Die dritte Fassung des Paragraphen galt von 1968 bis 1989 in der DDR und von 1969 bis 1994 in der BRD bzw. im wiedervereinten Deutschland.
Einige Autor:innen dieser Zeit befinden sich derzeit in einem Kanonisierungsprozess, wie sich am Beispiel des homosexuellen, 1991 an den Folgen von Aids verstorbenen Schriftstellers Roland M. Schernikau (Kleinstadtnovelle, 1980; Legende, 1991) aufzeigen lässt, dessen Archiv seit 2016 in der Berliner Akademie der Künste zugänglich ist.
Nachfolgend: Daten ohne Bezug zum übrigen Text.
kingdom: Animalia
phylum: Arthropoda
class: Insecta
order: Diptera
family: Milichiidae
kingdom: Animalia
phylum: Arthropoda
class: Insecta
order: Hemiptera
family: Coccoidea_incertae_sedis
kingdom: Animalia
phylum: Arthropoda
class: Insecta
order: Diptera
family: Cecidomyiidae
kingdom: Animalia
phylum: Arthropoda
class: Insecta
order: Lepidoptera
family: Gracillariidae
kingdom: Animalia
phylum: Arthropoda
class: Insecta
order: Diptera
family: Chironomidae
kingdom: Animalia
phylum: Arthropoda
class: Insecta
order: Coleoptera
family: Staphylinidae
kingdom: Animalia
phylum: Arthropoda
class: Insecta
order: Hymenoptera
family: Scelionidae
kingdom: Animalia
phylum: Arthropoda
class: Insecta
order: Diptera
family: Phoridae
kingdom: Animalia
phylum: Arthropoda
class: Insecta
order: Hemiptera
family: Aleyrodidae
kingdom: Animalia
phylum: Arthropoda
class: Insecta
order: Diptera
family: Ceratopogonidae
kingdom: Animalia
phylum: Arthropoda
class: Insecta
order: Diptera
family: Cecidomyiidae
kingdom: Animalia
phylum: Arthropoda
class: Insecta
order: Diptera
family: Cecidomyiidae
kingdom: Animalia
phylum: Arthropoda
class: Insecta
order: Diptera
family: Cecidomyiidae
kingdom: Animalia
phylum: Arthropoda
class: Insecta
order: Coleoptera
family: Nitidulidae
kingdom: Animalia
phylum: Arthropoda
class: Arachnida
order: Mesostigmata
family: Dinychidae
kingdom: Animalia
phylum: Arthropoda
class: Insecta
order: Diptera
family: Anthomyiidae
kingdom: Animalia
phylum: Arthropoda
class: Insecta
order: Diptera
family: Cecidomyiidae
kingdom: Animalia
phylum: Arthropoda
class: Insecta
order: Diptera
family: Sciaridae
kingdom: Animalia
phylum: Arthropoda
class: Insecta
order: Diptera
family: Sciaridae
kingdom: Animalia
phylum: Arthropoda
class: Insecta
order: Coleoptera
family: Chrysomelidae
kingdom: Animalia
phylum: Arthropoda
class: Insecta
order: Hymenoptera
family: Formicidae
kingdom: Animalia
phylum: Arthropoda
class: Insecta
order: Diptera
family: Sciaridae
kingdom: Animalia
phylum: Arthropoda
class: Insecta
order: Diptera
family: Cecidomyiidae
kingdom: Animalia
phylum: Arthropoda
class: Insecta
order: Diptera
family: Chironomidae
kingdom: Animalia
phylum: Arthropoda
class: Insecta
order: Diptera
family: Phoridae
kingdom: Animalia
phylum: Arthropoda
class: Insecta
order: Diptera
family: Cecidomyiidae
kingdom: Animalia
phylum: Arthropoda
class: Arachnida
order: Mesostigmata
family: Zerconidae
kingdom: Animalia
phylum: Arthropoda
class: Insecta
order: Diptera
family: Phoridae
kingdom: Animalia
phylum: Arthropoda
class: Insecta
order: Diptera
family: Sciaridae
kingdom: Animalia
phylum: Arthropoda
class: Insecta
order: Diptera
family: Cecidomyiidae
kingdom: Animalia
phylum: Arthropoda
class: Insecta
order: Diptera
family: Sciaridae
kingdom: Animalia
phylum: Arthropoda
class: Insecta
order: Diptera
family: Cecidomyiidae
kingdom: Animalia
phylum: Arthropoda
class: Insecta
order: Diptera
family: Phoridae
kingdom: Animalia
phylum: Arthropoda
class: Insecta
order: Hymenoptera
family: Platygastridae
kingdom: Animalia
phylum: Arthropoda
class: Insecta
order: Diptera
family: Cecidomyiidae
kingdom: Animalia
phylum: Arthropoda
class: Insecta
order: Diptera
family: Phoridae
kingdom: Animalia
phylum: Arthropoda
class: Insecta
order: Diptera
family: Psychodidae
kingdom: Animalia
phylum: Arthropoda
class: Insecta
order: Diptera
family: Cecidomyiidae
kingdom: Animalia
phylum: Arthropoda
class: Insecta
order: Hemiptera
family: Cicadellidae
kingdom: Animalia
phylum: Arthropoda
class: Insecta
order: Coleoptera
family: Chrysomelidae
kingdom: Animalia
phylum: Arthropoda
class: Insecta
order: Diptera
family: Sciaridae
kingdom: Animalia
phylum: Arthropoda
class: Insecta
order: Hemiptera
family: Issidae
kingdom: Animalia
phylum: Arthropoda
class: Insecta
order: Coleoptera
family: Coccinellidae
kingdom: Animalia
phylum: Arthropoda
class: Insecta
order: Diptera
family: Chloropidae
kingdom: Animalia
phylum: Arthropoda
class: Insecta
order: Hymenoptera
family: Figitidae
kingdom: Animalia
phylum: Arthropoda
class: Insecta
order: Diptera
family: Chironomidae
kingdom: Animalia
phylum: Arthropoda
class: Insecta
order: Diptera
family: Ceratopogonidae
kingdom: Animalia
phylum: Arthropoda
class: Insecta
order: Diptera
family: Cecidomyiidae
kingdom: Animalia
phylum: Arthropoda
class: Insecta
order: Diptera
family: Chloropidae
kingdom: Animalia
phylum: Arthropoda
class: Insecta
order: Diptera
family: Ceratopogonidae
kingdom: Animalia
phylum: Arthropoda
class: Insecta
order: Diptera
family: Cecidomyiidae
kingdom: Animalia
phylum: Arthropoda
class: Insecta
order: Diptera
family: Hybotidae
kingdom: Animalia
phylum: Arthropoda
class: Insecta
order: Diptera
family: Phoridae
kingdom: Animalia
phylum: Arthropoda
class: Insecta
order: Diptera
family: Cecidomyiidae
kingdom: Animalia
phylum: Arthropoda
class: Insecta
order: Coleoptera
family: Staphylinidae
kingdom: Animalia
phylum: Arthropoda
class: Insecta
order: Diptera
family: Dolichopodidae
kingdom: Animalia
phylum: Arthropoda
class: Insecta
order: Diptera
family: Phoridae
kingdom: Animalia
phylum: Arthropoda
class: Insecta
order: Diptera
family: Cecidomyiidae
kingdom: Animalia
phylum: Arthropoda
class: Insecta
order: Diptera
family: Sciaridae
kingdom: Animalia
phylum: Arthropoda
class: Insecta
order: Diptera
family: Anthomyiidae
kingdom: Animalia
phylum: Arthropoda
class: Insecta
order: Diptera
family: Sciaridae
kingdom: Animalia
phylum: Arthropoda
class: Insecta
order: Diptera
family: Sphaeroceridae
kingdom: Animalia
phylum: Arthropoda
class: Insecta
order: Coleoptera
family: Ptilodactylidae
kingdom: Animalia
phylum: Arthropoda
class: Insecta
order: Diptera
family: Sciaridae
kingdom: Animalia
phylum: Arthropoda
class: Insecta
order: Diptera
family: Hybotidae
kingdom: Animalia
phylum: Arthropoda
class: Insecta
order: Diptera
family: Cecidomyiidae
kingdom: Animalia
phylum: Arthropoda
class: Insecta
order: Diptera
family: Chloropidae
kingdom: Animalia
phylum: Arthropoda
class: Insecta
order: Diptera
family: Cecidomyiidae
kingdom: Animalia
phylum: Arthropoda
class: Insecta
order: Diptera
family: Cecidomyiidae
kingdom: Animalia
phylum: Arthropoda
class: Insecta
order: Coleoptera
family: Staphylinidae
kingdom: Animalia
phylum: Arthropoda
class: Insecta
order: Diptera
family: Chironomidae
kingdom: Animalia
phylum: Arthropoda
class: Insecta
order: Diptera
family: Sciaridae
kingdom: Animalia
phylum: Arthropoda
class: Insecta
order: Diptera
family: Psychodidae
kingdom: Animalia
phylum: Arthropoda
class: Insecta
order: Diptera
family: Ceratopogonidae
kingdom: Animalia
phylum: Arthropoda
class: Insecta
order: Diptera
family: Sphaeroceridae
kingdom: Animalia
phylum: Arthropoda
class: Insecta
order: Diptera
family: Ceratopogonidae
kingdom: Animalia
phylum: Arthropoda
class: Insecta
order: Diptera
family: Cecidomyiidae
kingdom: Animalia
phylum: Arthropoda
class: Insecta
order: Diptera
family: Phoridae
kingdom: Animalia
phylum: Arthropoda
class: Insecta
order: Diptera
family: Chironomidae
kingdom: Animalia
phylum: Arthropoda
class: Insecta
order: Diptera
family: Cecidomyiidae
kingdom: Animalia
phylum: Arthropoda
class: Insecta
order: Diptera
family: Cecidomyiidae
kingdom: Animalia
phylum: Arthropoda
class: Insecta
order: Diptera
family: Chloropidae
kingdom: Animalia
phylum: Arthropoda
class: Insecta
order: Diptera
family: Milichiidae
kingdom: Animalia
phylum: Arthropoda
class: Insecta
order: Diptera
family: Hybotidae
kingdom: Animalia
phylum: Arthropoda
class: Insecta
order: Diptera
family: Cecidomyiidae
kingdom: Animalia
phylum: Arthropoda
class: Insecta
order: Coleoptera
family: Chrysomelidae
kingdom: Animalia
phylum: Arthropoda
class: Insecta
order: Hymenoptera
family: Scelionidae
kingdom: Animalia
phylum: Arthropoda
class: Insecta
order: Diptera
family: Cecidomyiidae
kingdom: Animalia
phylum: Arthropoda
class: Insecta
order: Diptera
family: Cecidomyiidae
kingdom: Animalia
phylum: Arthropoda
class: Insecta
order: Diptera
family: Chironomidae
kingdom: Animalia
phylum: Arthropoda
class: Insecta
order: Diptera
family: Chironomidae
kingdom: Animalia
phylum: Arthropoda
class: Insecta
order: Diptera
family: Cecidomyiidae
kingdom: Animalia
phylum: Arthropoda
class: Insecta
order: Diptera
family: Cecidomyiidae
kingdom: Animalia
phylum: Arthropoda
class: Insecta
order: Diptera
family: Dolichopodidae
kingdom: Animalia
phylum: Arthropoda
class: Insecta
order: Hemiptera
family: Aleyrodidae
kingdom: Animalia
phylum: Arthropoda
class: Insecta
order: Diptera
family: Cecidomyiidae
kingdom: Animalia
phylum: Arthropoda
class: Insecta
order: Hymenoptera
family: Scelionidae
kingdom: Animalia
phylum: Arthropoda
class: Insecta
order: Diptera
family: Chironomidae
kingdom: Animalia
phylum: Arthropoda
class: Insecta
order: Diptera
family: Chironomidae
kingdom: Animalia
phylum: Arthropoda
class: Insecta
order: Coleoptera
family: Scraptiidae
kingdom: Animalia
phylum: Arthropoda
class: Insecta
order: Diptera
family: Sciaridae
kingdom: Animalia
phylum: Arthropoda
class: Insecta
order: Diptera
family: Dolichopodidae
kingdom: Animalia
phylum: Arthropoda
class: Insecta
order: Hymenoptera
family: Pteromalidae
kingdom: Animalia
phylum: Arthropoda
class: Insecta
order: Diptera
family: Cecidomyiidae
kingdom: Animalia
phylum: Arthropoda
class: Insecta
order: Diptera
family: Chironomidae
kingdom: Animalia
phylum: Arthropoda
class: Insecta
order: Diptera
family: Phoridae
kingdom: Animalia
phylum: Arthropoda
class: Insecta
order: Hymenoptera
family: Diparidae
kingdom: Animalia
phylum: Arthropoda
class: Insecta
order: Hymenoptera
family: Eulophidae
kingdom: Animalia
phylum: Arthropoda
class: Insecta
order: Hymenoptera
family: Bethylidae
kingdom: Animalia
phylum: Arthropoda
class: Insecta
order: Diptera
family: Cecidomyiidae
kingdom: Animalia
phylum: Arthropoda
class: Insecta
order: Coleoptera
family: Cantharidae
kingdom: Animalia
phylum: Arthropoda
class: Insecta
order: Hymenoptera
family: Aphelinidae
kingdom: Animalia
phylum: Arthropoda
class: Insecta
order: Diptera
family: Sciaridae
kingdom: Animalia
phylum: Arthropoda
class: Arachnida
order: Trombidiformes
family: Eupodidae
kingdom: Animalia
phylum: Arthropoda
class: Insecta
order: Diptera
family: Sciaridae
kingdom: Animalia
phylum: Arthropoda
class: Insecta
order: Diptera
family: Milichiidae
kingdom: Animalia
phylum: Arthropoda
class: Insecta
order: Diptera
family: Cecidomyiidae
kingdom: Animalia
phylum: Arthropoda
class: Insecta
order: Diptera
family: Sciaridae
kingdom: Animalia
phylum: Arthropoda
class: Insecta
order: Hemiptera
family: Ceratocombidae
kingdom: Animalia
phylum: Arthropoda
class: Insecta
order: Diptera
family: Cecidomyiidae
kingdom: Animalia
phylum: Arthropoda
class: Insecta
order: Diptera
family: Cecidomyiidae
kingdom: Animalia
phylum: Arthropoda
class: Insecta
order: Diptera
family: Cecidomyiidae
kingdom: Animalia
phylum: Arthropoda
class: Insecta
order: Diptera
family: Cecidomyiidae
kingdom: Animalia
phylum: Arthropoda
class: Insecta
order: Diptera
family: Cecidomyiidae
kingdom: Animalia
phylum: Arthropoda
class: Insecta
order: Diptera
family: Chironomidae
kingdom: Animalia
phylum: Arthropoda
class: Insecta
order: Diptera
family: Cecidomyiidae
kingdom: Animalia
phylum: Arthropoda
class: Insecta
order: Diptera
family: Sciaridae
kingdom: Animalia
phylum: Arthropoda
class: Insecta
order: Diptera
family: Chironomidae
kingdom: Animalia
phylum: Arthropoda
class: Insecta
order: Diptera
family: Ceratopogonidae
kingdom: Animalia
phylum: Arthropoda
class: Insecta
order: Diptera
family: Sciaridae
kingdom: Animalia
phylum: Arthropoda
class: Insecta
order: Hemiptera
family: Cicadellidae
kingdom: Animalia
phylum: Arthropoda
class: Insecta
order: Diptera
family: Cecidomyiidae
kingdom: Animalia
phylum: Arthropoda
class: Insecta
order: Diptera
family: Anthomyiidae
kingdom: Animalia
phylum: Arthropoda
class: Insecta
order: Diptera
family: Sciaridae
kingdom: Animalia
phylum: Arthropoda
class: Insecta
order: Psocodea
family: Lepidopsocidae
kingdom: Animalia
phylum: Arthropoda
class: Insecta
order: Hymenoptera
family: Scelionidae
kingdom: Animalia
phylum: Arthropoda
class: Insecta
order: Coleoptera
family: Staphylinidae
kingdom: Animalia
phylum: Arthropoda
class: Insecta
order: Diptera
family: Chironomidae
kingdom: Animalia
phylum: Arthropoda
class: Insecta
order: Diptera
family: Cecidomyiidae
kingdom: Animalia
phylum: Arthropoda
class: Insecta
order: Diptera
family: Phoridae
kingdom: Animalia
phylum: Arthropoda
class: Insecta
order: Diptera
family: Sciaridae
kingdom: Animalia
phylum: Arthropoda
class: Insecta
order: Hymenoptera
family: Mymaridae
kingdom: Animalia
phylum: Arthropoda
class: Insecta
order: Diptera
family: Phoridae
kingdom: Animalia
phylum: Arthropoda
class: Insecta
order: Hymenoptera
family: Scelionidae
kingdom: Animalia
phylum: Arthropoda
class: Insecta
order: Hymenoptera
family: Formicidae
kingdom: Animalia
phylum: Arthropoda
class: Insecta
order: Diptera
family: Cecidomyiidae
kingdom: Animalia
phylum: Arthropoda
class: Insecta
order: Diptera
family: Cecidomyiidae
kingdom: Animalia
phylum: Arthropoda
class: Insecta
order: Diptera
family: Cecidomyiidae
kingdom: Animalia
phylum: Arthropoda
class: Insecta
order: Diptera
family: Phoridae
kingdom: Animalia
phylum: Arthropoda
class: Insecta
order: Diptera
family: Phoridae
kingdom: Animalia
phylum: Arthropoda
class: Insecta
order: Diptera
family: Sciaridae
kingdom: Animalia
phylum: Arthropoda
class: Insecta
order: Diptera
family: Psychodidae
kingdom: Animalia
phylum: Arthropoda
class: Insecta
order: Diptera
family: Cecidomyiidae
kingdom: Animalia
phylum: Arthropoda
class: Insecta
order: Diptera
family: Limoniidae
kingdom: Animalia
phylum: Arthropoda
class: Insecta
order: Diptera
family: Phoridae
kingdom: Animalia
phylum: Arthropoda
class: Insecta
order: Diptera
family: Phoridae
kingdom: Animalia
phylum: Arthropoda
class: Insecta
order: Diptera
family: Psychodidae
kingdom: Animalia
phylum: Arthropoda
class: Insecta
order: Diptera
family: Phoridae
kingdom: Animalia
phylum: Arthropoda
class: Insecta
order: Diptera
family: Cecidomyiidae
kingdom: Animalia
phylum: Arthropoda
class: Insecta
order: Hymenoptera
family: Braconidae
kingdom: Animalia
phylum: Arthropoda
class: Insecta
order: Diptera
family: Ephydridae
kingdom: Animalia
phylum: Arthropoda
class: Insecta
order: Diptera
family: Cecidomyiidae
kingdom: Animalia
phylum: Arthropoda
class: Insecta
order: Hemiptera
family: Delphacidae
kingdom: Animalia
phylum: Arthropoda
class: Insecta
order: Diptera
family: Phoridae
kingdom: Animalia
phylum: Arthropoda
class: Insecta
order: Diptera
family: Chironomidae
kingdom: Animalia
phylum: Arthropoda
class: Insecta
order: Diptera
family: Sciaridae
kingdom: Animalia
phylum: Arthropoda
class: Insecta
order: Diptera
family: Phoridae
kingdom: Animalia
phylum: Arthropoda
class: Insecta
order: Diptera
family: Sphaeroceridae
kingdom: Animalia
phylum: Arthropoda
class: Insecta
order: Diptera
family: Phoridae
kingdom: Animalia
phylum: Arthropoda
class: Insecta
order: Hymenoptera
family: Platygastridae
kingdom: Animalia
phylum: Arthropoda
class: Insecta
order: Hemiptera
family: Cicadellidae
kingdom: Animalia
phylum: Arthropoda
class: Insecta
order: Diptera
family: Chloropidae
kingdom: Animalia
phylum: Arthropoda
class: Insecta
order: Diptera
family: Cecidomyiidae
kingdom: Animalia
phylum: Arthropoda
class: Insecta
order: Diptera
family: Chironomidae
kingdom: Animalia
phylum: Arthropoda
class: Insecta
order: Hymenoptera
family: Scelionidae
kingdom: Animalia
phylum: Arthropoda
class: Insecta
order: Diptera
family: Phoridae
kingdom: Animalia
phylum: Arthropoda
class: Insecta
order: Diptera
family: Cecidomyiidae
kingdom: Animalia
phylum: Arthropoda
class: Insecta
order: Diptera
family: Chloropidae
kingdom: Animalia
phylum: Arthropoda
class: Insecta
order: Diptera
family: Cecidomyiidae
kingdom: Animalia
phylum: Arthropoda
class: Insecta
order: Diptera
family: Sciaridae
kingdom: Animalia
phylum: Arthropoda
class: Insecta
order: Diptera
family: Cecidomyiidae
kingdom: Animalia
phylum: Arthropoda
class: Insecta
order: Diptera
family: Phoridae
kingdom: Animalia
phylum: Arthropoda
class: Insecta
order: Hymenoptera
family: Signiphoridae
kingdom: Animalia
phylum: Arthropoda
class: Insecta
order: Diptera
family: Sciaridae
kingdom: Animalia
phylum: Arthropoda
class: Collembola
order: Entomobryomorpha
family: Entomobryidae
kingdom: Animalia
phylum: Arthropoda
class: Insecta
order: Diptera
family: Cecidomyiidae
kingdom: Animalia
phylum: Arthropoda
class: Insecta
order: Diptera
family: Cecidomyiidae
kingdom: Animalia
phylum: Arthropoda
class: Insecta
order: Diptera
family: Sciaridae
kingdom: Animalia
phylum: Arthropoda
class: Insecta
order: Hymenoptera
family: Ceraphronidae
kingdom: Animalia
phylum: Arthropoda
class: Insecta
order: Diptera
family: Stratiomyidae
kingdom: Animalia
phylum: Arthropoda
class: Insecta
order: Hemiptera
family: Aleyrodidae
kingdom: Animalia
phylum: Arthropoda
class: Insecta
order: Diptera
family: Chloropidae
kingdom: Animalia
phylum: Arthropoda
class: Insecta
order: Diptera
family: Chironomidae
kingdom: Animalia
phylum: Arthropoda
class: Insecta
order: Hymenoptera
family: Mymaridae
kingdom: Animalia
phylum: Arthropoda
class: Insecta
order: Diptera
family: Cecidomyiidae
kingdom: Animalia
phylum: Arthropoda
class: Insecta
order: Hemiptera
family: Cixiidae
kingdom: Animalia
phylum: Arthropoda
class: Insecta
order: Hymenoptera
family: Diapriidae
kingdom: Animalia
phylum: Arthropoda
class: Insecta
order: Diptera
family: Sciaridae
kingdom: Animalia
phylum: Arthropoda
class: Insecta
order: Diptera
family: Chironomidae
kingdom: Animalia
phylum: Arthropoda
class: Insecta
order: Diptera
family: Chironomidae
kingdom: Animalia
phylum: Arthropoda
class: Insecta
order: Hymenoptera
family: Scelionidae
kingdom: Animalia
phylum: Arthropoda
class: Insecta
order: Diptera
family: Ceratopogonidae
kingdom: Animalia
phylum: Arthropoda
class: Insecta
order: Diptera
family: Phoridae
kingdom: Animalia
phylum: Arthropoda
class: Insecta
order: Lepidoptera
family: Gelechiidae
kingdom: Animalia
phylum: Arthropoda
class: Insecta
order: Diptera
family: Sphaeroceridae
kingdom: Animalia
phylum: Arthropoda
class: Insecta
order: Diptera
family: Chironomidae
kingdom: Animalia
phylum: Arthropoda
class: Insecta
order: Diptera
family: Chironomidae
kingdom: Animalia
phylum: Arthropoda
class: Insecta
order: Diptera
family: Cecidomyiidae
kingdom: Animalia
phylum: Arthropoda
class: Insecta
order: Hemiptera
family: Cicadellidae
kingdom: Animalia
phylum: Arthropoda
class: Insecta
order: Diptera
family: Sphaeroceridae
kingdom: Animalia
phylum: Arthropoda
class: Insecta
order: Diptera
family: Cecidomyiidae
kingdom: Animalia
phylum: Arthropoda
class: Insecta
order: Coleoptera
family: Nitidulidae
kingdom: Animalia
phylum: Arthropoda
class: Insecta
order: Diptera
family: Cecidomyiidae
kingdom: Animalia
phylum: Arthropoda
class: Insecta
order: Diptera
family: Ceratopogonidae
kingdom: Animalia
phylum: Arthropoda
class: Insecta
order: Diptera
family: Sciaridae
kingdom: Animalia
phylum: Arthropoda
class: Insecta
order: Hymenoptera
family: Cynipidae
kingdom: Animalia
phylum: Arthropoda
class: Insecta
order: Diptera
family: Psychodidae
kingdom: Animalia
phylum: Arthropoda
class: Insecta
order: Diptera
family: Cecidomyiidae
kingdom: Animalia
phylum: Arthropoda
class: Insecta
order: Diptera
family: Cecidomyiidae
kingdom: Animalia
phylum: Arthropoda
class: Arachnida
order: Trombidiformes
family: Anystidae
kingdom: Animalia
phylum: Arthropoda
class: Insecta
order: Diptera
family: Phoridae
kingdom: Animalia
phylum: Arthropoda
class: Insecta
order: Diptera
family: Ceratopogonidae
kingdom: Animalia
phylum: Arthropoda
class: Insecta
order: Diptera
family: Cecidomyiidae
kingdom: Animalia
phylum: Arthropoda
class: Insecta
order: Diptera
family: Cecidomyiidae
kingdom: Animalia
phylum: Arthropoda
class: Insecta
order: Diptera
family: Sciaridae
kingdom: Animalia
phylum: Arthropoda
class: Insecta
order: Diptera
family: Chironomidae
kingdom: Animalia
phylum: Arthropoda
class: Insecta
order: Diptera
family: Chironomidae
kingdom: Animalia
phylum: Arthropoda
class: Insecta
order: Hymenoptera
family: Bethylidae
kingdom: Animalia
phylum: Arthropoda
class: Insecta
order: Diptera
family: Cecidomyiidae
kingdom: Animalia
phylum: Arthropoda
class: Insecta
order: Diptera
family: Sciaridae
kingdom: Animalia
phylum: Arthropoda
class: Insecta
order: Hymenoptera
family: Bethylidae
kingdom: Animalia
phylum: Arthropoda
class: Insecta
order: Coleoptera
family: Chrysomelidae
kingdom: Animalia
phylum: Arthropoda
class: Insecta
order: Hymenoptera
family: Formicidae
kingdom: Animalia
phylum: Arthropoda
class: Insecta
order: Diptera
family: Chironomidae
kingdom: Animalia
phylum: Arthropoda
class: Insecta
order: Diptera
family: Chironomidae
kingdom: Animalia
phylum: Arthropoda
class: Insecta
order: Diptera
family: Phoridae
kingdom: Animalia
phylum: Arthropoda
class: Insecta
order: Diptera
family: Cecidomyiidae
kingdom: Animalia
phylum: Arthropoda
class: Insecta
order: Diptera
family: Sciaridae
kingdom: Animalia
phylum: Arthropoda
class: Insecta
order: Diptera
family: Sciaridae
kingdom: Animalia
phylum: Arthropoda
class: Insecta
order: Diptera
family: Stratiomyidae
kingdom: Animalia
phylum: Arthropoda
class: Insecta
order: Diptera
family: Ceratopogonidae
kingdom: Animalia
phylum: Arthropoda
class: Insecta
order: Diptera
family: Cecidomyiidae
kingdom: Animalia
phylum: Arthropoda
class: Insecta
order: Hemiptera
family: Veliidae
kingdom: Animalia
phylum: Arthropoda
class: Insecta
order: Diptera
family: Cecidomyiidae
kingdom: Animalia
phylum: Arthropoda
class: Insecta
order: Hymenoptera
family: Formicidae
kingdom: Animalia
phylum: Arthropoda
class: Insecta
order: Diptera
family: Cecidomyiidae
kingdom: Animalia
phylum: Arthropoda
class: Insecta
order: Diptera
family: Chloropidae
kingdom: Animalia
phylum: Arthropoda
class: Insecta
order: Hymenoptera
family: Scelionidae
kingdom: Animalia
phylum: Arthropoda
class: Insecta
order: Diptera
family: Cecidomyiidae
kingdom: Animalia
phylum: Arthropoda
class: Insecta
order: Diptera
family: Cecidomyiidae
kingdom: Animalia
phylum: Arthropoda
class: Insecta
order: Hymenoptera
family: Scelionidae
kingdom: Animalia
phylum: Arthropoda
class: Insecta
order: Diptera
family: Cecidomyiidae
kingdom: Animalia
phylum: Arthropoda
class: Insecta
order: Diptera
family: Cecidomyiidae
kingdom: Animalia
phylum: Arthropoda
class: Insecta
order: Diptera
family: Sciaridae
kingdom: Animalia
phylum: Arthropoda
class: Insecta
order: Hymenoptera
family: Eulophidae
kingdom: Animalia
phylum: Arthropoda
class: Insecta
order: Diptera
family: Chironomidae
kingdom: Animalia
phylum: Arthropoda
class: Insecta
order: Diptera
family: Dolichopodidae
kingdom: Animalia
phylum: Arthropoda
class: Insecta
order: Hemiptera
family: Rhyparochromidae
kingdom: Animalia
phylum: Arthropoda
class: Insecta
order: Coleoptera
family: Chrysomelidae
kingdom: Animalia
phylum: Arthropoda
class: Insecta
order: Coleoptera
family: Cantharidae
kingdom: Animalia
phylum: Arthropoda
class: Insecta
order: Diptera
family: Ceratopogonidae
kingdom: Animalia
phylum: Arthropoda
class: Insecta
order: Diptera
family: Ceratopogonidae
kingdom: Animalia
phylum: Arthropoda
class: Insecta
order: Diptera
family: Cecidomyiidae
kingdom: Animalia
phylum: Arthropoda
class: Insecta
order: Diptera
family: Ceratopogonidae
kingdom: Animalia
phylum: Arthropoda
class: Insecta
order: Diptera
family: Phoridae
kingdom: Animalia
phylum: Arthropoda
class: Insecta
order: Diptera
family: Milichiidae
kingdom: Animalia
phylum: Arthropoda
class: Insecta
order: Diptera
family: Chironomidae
Ein weiteres Beispiel ist Hubert Fichte, ebenfalls ein homosexueller, an Aids verstorbener Autor, der in seinem Romanwerk (Geschichte der Empfindsamkeit, 1987–1993) queere mit postkolonialen Perspektiven verschränkte und literaturwissenschaftlich intensiv erforscht wird.
Das Teilprojekt von Andreas Kraß untersucht die um 1990 Erscheinung tretende HIV/Aids-Literatur. Im Mittelpunkt stehen die Erzählungen Schweine müssen nackt sein. Ein Leben mit dem Tod (1991) von Napoleon Seyfarth, Es ist spät ich kann nicht atmen. Ein nächtlicher Bericht (1992) von Mario Wirz und Veränderungen über einen Deutschen. Ein fremdes Gefühl von Irene Dische (1993). Während die Bücher von Seyfarth und Wirz autobiografisch geprägt sind, aber stets auch auf den Kanon der deutschen Literatur anspielen, ist Disches Roman fiktional und verwendet HIV/Aids als beigeordnetes literarisches Motiv. Mit der Aids-Krise verdoppelte sich die Problemlage der deutschen Literatur im Zeitalter des Paragrafen 175. Zum Tabu der Homosexualität, das sich seit den 1970er-Jahren zu lockern begann, trat nun das neue Tabu der HIV-Infektion hinzu und erforderte neue Schreibweisen, die nicht nur auf Sexualität und Begehren, sondern auch auf Krankheit und Tod zielten.